İnsanın sınırlı fakat ihtiyaçlarının sınırsız
olduğu efsanesi doğaya bakışın bir göstergesidir. İnsan öleceğini bilir, bu
anlamda sonludur. Sonlu bir insanın sonsuz ihtiyacı olabilir mi ? Sonsuz
ihtiyaçların gelecek nesillere devredilmesinin adı: İklim krizleri ve ekolojik
yıkımdır.
Bu gün sermayenin savunucuları ile doğanın
koruyucuları karşı karşıya. Tam bu anda devreye “ doğayı koruma kanunları “
girmekte. Aslında bu kanunlar ; sermaye adına doğayı toplumdan koruma ,
yağmalayıp talan etmenin yolunu açmaktadır.
Sermayenin sınırsız büyüme isteğinin yardımcı
oyuncularından biriside : psikolojik planlı eskitmedir. İhtiyaçtan fazlasını
satın almak , satın alınan ürünün bilinçli olarak kullanım ömrünün kısaltılması
ve ürün eskimeden yerine yenisinin alınması… Fasit daire üzerindeki köşe
taşlarıdır. Sürekli yinelenen kısa çevrimli ihtiyaçlar listesi arzuların
eskitilmesi ile el ele ilerler.
Doğanın ekonominin emrinde fiziki bir nesneye
dönüştürülmesi beraberinde çevre ve iklim krizlerininde “şimdilik “ olduğu
düşüncesini yaratır , sistem içinde çözüleceği yanılsamasını öne sürer.

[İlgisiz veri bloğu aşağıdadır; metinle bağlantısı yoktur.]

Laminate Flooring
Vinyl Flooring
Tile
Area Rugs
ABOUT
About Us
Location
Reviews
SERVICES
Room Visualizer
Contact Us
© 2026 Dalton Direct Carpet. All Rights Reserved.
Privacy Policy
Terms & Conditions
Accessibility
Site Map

Bu
yanılsamanın arka yüzünde ; doğa sınırsızdır , yok olmaz , gelecek nesillerede
hayli hayli yeter sözleri yazmaktadır.
Gelecek kuşakları hiç gelmeyecekmiş gibi
düşünen bu günün neoliberal mantığı içinde; yıkmadan ilerlemek , israf etmeden
gelişmek , yoksullaştırmadan büyümek imkansızdır.